Pour la deuxieme fois,
voici la synthèse de mes observations sur les contresignatures sur les deniers république
(que j'ai récupèré sur le site de nos amis espagnols ouf !!!)
Le monnayage d’argent prit son essor pendant la République Romaine avec la création du denier en 211 av J.C, succédant ainsi aux émissions de Didrachmes Romano-Campanéens. La monnaie circulait de façon intensive sur le territoire régit par la République servant aux échanges commerciaux naissants, aux paiements des soldes des soldats et le numéraire venait souvent à manquer durant de nombreuses périodes difficiles. Les guerres « expansionnistes » permettaient aussi de fournir à Rome l’occasion de pallier au manque de métaux afin de subvenir au besoin croissant de monnaies dans la république. Ainsi, après chaque victoire sur l’ennemi, les consuls ramenaient à Rome un butin en Talens d’or et d’argent qui permettaient de frapper encore plus de monnaies.
Les fausses monnaies firent aussi très vite leurs apparitions ; certains disent que pour sécuriser la frappe, on créa le denier Serratus, évitant les monnaies fourrées, mais les faussaires étaient aussi de vrais artistes et la difficulté technique fut vite imitée. On créa alors un système de contrôle (cf. article sur les marques de contrôle). Puis on vit apparaitre des signatures post frappe sur les deniers appelées contresignatures ou signature de banquier.
◇ ◇ ◇ ◇
Rédigez la suite du texte sur les deniers républicains, à partir de l'endroit où il s'arrête. Les données qui viennent ensuite n'ont aucun lien avec le texte sur les deniers républicains.

DONNÉES FOURNIES ::
◇ ◇ ◇ ◇
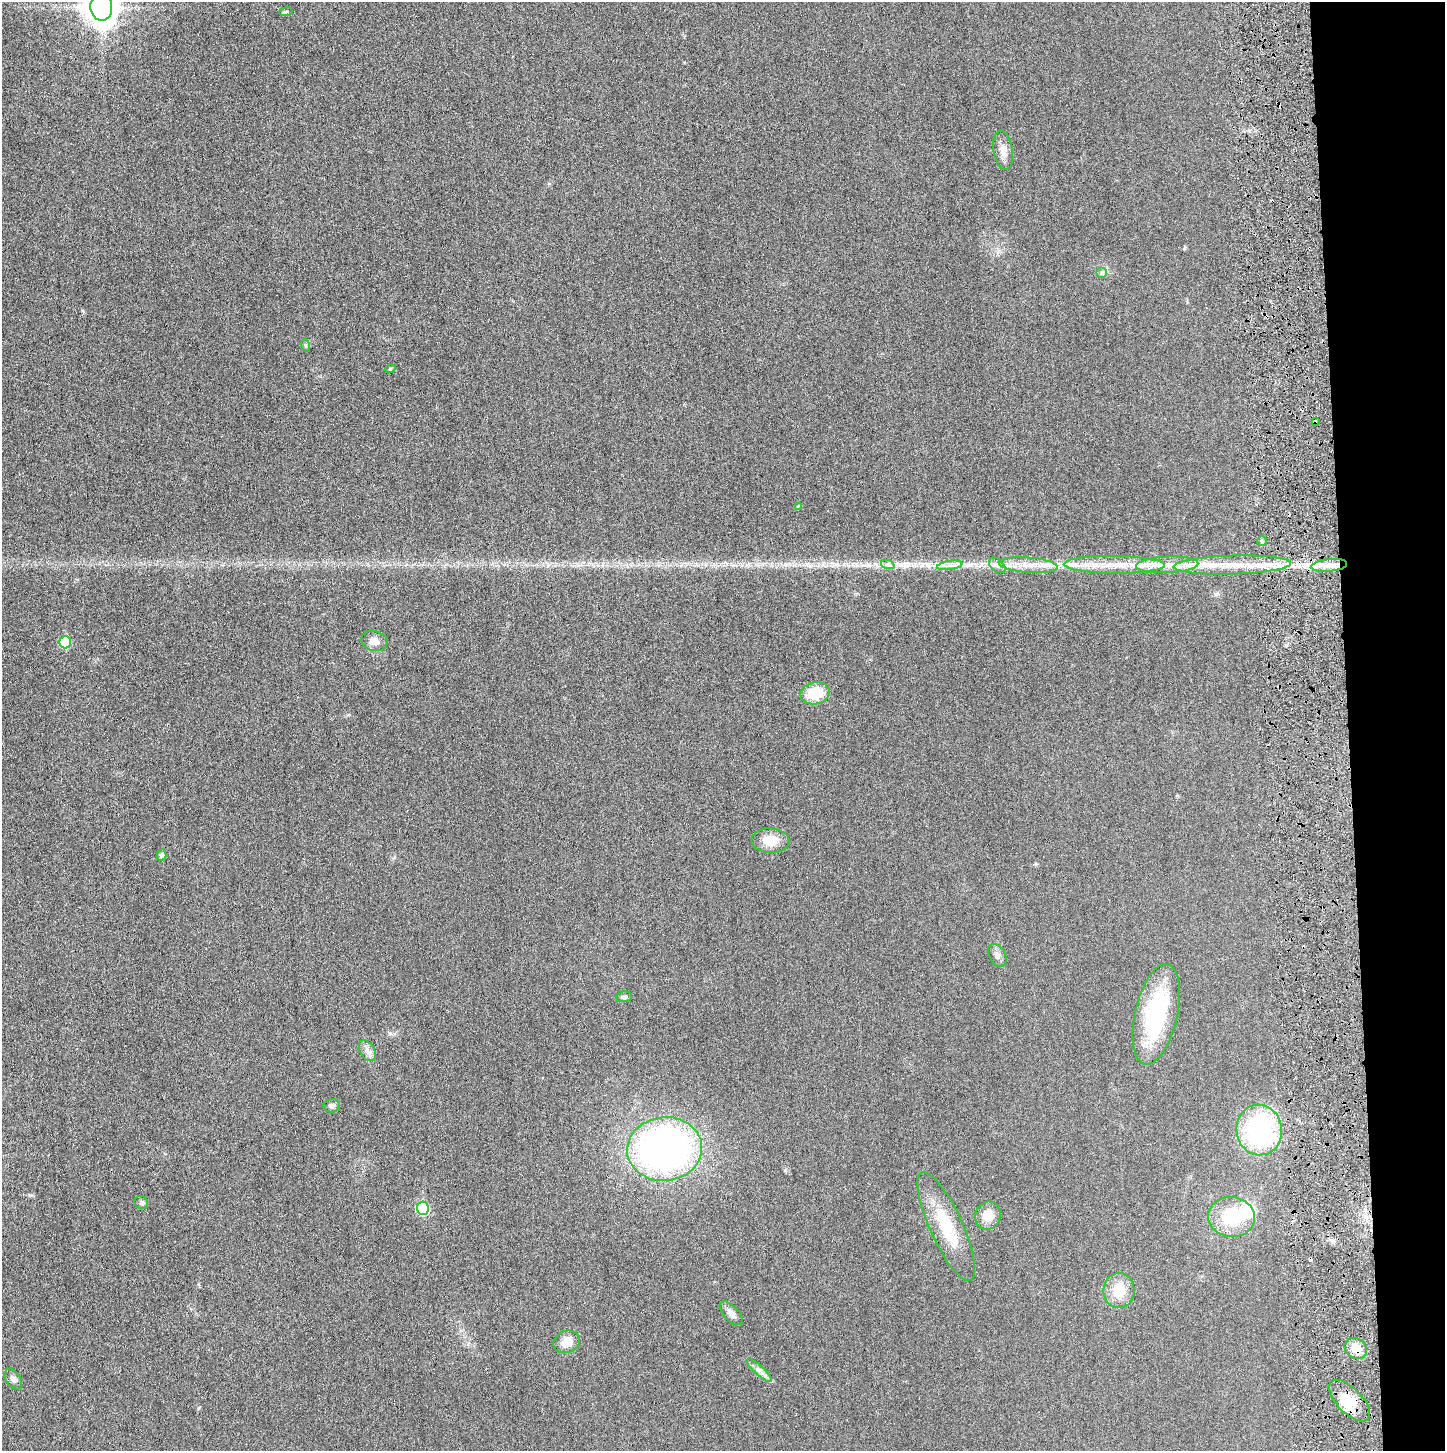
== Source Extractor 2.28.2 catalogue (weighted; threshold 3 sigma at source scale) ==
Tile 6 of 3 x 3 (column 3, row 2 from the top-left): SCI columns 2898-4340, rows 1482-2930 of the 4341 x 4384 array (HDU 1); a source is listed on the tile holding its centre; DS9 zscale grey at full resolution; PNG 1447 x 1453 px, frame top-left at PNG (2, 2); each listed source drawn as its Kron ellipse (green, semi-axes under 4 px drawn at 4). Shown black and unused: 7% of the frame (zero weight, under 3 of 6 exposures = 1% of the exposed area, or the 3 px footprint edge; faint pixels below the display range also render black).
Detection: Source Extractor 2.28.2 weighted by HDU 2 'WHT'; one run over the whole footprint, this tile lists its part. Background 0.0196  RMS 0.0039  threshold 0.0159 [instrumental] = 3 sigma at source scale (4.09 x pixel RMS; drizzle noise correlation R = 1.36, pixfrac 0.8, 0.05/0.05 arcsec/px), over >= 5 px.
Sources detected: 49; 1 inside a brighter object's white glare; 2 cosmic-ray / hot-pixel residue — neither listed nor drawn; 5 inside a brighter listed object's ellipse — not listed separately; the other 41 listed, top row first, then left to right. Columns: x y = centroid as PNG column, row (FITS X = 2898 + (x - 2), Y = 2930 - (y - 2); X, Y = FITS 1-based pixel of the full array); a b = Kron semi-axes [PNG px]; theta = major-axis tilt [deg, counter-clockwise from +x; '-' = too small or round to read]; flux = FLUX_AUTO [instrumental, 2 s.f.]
◇ ◇ ◇ ◇
RÉPONSE RÉDIGÉE ::
Différences entre monnaies contremarquées et monnaies contresignées : Les
contresignatures sont des signes archaïques en creux, traduisant la validité de la monnaie, poinçonnée postérieurement à la frappe.
Il existe aussi de véritables
contremarques (empreintes appliquées sur le flan de la monnaie à une époque postérieure à son émission à l'aide d'un poinçon produisant une empreinte en relief et plus rarement en creux).
Ces contremarques se rencontrent sur un certain nombre de monnaie de la République pour indiquer qu'elles n'étaient pas démonétisées et qu'elles avaient cours au même titre que les monnaies émises sous le règne d'un empereur. (Tibère, Néron, Vespasien).
A titre d'exemple, on trouve des deniers République contremarqués de la sorte sous Vespasien. Un poinçon VESP ou IMPVESP (en monogramme) y est gravé en relief. La principale raison qui poussa Vespasien à remettre ces deniers république en circulation fut sans doute la pénurie d'argent et la préférence des Germains pour les anciens deniers.
Denier Marcia avec contremarque IMPVESP en monogramme (Marcantica)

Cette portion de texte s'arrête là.